As the DynamoDB gets better the return data start from row 300, quite strange as I don’t have this problem in other flows.

Screenshot 2021-04-23 at 11.21.13 AM

julian.bunzel · May 17, 2021, 9:04am

Hi @anguslou,

Sorry for the late response.
This is strange indeed.
We are trying to reproduce this issue and check if we can find a solution.

Best,

Julian

julian.bunzel · June 2, 2021, 7:34am

Hi @anguslou,

one possibility could be that the rows are locked due to access by another session.
Could you check if this is the case?

Best,
Julian

anguslou · June 2, 2021, 8:19am

Hi Julian,

Quite unlikely the db is locked due to access by another session.

Just check again there are 8647 rows in DynamoDB now and KNIME gets from row 6700. I should have no filter that limits the data retrieval.

julian.bunzel · June 4, 2021, 9:40am

Hi @anguslou,

we found a bug in the code of the node and created a ticket for it.
Thank you for reporting this issue, I will get back to you as soon as there is an update from our side.
(Ticket AP-16825 - for internal reference)

Cheers and have a great weekend,
Julian

anguslou · June 5, 2021, 4:31am

Great, thank you for your help, Julian. Have a great weekend.
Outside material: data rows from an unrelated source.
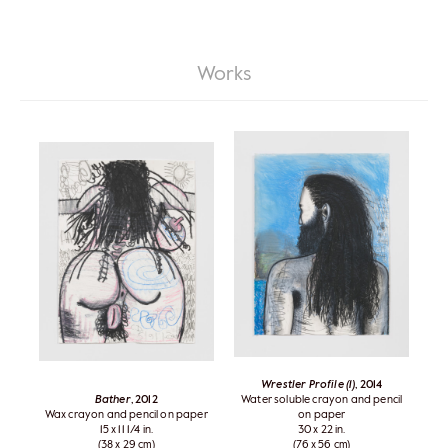
Works
Wrestler Profile (1)
, 2014
Bather
, 2012
Water soluble crayon and pencil
Wax crayon and pencil on paper
on paper
15 x 11 1/4 in.
30 x 22 in.
(38 x 29 cm)
(76 x 56 cm)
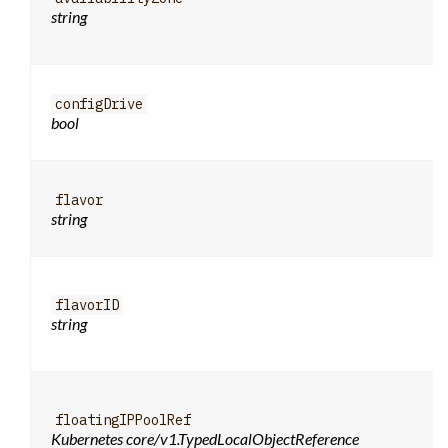
string
configDrive
bool
flavor
string
flavorID
string
floatingIPPoolRef
Kubernetes core/v1.TypedLocalObjectReference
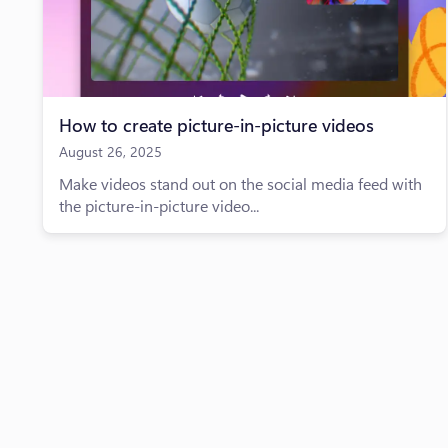
How to create picture-in-picture videos
August 26, 2025
Make videos stand out on the social media feed with
the picture-in-picture video...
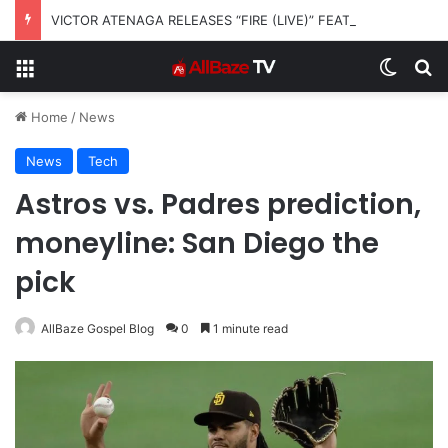
VICTOR ATENAGA RELEASES “FIRE (LIVE)” FEATURING DUNSIN OYEKAN
Menu
Switch
S
Home
/
News
News
Tech
Astros vs. Padres prediction,
moneyline: San Diego the
pick
AllBaze Gospel Blog
0
1 minute read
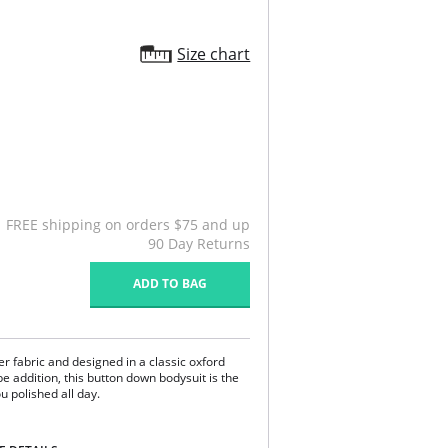
Size chart
FREE shipping on orders $75 and up
90 Day Returns
ADD TO BAG
r fabric and designed in a classic oxford
e addition, this button down bodysuit is the
u polished all day.
ery.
szawadski · June 9, 2021, 5:11pm

Hello!

I have discovered the same problem! When load the data from one table in DynamoDB with the connector, I get 13035 records. Using a Python script based on boto3, I get 15085 records.
Unfortunately, this has led to some errors in our calculations…
Is the fix going to be released in the release 4.4? Just to know if we need to modify all our worklfows with the Python node or if we can expect a fix in the next days…
Regards,

Sébastien

szawadski · June 9, 2021, 5:15pm

Could you also take this opportunity to fix the filters? At least on my side, I need to try multiple times to have them persisting in the config tab. And the documentation could be clearly improved.

szawadski · June 14, 2021, 11:09am

Hi @julian.bunzel!
Any news of the release date / progress about AP-16825?

Thanks in advance,

Sébastien

julian.bunzel · June 14, 2021, 3:53pm

Hi @szawadski,

the issue with missing rows will most likely be fixed in 4.4.0.
I’ll check back with the developers regarding the filter issues.

Best,
Julian

szawadski · June 24, 2021, 11:33am

I see the fix for AP-16825 is indeed in version 4.4.0!
Looking forward to be able to use it in production with the stable release!

szawadski · July 7, 2021, 11:03am

I wanted to let you know that the fix AP-16825 corrects the problems of losing rows when reading a DynamoDB table. Thanks for the prompt reaction to the Knime Team!

system · January 5, 2022, 11:03pm

This topic was automatically closed 182 days after the last reply. New replies are no longer allowed.